(Human pose images with coordinates)
********************

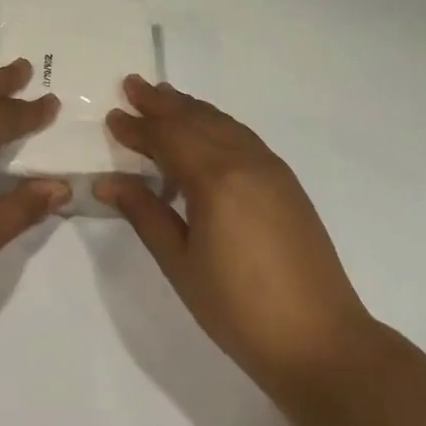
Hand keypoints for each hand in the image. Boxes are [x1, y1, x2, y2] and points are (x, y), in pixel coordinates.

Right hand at [96, 76, 373, 398]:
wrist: (319, 340)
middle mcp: (246, 162)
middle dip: (163, 103)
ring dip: (192, 109)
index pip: (168, 139)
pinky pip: (244, 139)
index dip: (137, 128)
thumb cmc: (237, 307)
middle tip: (133, 85)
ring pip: (225, 124)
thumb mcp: (180, 262)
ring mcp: (273, 170)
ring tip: (165, 98)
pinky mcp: (288, 185)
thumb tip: (107, 181)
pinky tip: (208, 133)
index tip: (112, 115)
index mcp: (215, 180)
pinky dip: (218, 126)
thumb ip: (145, 214)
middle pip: (197, 120)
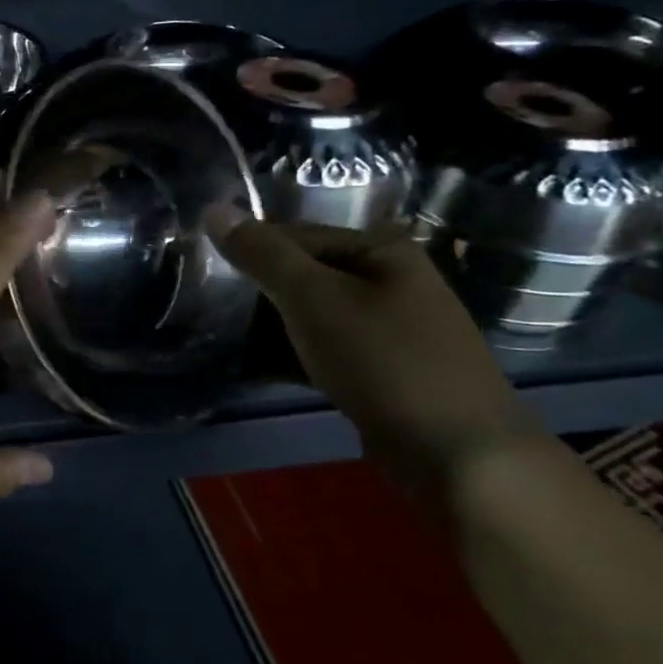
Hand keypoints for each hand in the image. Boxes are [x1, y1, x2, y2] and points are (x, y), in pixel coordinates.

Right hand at [210, 214, 549, 506]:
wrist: (459, 454)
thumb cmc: (384, 359)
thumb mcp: (312, 299)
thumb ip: (262, 254)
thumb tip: (214, 208)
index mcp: (381, 250)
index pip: (295, 234)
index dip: (249, 249)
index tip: (203, 271)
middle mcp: (389, 279)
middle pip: (304, 273)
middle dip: (257, 291)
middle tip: (208, 307)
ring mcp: (389, 327)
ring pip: (312, 313)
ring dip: (269, 326)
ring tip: (222, 337)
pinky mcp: (382, 368)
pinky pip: (325, 348)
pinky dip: (292, 354)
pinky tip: (254, 369)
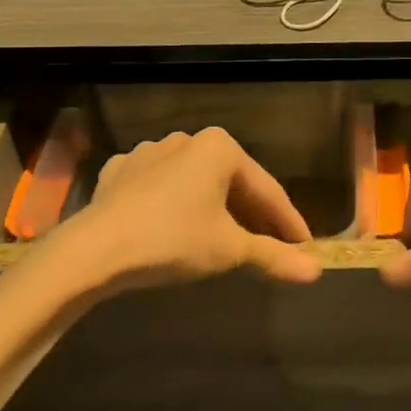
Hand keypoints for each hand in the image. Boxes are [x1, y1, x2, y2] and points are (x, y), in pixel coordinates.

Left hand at [51, 127, 321, 295]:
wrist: (94, 249)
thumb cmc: (173, 240)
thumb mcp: (229, 249)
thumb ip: (274, 256)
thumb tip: (316, 271)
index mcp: (220, 148)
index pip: (267, 190)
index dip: (289, 222)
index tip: (305, 246)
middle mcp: (186, 140)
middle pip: (231, 183)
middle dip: (252, 215)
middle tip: (270, 245)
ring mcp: (148, 152)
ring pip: (194, 183)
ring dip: (213, 208)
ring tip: (224, 238)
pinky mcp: (119, 172)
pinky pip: (158, 188)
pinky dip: (173, 206)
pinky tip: (173, 226)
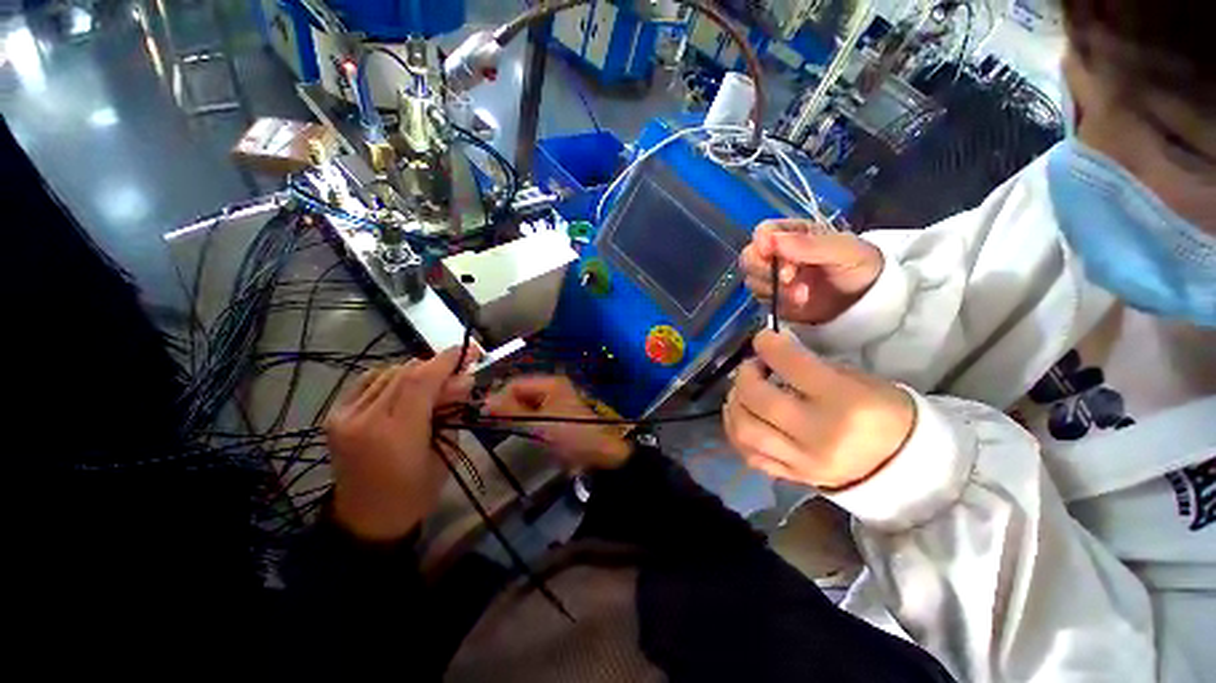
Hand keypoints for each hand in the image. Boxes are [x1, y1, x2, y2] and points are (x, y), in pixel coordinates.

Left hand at [325, 348, 474, 541]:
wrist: (366, 519)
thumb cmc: (415, 493)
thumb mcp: (446, 453)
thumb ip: (452, 411)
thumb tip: (464, 378)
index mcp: (395, 434)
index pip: (421, 381)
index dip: (448, 360)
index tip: (471, 352)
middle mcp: (364, 418)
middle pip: (405, 372)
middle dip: (437, 366)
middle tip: (458, 372)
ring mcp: (344, 415)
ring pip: (388, 372)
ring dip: (417, 372)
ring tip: (434, 384)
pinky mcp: (334, 414)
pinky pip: (369, 380)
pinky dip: (393, 377)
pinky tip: (406, 388)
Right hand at [483, 376, 632, 469]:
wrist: (600, 453)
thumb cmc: (569, 434)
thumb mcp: (538, 423)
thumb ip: (511, 411)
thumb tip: (484, 402)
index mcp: (550, 383)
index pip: (515, 383)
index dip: (498, 396)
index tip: (484, 414)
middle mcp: (553, 386)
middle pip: (521, 391)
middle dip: (506, 404)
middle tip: (492, 422)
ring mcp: (557, 399)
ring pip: (527, 401)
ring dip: (514, 412)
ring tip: (503, 427)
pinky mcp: (558, 413)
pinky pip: (535, 411)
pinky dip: (525, 418)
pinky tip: (520, 429)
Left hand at [724, 330, 914, 488]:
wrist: (903, 465)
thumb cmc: (882, 411)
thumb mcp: (856, 379)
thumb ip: (809, 364)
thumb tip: (771, 349)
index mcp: (845, 403)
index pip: (792, 366)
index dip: (769, 346)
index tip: (762, 338)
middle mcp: (820, 435)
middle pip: (759, 400)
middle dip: (745, 375)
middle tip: (752, 367)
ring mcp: (803, 462)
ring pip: (745, 430)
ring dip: (734, 403)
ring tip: (742, 391)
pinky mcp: (793, 478)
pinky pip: (749, 454)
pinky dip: (736, 430)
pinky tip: (742, 415)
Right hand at [740, 219, 883, 324]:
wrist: (866, 303)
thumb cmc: (859, 267)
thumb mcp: (844, 251)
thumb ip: (810, 245)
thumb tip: (773, 239)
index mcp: (793, 234)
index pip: (764, 232)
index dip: (761, 241)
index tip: (768, 252)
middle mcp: (777, 254)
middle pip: (749, 257)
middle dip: (765, 270)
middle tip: (789, 278)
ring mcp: (772, 278)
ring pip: (752, 280)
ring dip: (775, 289)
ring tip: (803, 295)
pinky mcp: (772, 298)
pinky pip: (760, 300)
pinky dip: (777, 303)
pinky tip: (798, 304)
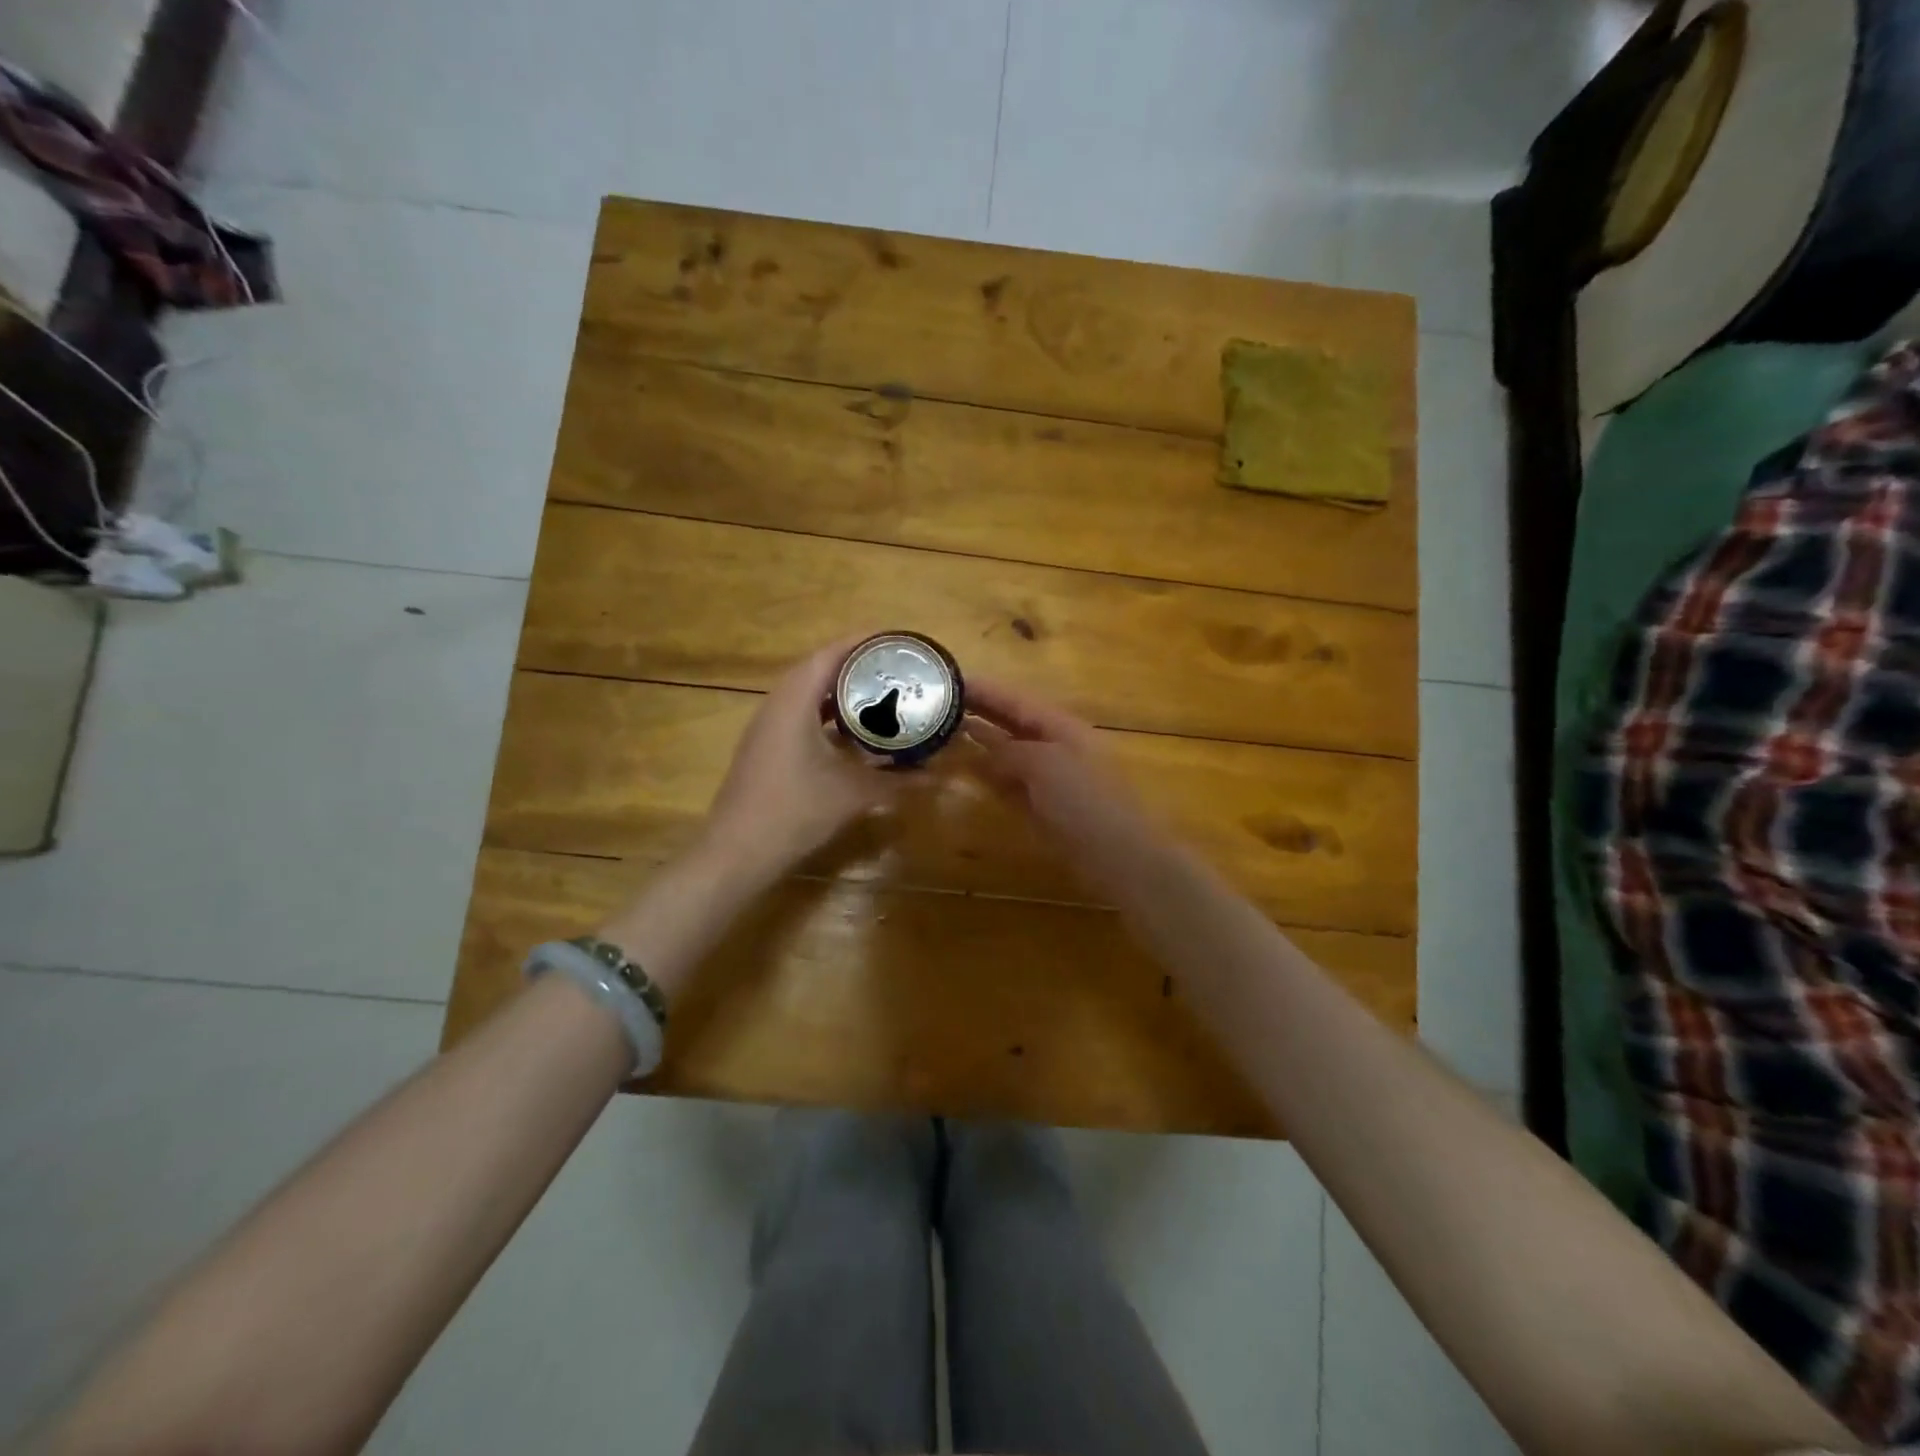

********************

▶ **Work required**: In the records above, find the line with "index tip: (768, 252)"; write out exactly that line and each one after it, stopping after the line with "pinky pip: (760, 300)".

▶ **Task output**:
index tip: (768, 252)
middle mcp: (777, 254)
middle pip: (749, 257)
middle dip: (765, 270)
middle tip: (789, 278)
ring mcp: (772, 278)
ring pip: (752, 280)
ring dip: (775, 289)
ring tip: (803, 295)
pinky mcp: (772, 298)
pinky pip: (760, 300)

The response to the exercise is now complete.